At former South African President Jacob Zuma's Nkandla compound and private residence in South Africa, a swimming pool officially deemed to have a dual purpose as a "firepool" was constructed. It was claimed that the pool was built as a security feature and security upgrade, as a source of water for firefighting. A controversy surrounded the construction of the pool.

Official South African documents refer to the pool as a "fire pool", with the rationale that the pool can also serve as a water reservoir for firefighting. However, press reports that the "fire pool" resembles a normal swimming pool led to media outlets scrutinizing the controversial pool construction as a part of "questionable security renovations".

The public response regarding the fire pool was "public condemnation", accusations of corruption and cronyism, plus the posting of sarcastic tweets on Twitter about the situation. In a report titled "Secure in Comfort", Public Protector Thuli Madonsela concluded that Zuma should repay some of the improvements costs, having "benefited unduly" from them. However, Nkosinathi Nhleko, South Africa's Police Minister, said that Zuma was not liable for any reimbursements.

On 31 March 2016 the Constitutional Court ruled that President Zuma violated the constitution when he failed to repay government money spent on his private home and it gave the treasury 60 days to determine how much he should repay. On 1 April 2016 Zuma said "I respect the judgement and will abide by it".

In January 2024, at an address in Barberton, Mpumalanga, ahead of the ANC's 112th birthday celebrations ANC Secretary General Fikile Mbalula admitted that ANC MPs lied "in defence of our president [Zuma], we went to Parliament and opened an ad hoc committee and said a swimming pool is a fire pool.”

==Cost==
The pool at the Nkandla compound was built for slightly over R 3.9 million, which was a part of several improvements at the Nkandla compound to improve security that totaled around $23 million.

Comparatively, construction of the same-sized pool has been given a sales quote of R 1.3 million for the pool itself, and a quote of R 1.8 million "with all the extras", which was provided from an anonymous pool builder based in Cape Town.
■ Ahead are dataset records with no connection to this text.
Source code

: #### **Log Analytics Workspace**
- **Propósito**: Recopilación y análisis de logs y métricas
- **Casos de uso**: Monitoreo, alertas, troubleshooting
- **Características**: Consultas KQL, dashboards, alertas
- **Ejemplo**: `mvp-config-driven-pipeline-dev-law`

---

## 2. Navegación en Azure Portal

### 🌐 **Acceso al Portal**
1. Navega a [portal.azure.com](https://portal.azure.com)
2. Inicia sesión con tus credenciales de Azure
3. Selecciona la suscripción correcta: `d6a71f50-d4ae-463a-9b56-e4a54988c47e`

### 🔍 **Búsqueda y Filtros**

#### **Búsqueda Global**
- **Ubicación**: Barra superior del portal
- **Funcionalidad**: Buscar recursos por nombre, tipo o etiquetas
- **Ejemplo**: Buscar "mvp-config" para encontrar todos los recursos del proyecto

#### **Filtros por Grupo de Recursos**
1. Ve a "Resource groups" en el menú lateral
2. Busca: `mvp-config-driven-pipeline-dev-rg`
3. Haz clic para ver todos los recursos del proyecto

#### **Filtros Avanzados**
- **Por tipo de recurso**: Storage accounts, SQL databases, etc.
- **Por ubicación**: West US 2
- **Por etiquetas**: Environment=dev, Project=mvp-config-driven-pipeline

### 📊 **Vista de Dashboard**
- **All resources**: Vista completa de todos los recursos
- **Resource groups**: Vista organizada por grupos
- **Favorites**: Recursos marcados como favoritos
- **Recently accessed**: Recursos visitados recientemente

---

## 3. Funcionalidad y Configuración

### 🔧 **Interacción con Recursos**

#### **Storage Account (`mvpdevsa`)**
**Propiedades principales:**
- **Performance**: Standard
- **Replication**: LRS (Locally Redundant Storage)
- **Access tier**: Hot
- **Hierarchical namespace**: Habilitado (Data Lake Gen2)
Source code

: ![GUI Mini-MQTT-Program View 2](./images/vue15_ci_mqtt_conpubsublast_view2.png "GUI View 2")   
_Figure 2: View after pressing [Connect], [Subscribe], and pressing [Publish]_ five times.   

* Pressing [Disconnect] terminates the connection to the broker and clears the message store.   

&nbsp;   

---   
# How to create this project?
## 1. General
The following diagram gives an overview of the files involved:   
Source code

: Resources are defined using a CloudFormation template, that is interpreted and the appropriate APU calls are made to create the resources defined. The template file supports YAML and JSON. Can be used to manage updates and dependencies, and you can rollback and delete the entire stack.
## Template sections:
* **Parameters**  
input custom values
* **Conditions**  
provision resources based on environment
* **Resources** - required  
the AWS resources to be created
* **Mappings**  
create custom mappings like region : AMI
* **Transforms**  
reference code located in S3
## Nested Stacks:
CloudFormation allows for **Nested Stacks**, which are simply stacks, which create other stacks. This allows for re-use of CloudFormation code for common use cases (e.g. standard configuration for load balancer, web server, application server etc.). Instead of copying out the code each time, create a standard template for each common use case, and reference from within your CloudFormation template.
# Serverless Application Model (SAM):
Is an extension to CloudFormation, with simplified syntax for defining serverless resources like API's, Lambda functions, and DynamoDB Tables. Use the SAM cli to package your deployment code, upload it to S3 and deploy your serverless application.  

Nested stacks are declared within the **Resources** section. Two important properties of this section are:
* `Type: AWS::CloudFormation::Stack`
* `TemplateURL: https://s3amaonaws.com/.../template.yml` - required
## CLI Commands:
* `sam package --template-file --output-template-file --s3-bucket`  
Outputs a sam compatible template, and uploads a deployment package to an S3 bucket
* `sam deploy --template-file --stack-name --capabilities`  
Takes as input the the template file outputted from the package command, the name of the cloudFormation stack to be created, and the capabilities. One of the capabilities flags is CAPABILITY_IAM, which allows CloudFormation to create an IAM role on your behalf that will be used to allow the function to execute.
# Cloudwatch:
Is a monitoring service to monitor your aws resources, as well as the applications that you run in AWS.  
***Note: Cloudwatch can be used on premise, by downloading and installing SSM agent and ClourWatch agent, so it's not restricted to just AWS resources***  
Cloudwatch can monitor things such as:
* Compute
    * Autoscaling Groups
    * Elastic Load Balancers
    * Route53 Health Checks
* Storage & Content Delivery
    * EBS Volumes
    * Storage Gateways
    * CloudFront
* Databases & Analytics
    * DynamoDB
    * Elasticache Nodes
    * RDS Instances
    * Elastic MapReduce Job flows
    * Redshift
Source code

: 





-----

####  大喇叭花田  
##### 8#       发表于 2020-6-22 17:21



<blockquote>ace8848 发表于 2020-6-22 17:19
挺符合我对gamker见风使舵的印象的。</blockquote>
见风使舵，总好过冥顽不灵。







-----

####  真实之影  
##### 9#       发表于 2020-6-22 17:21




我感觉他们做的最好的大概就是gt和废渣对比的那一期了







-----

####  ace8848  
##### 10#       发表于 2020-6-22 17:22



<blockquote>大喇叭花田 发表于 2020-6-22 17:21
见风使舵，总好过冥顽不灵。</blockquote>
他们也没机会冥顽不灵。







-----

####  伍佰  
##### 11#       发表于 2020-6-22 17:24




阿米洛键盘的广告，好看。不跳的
The total cost of the pool has been a point of contention among South African citizens and news media outlets.

==Effectiveness for firefighting==
Tests conducted by South African firefighters found the pool's use as a firepool to be a more suitable water source for firefighting compared to a fire hydrant. The water pressure was tested, and it was concluded that the pool was best for firefighting because water suction from the pool was stronger compared to that from fire hydrants. It was also stated that the water supply to Nkandla is inconsistent, with low pressure, and "often runs out." A video was published demonstrating evidence to these claims.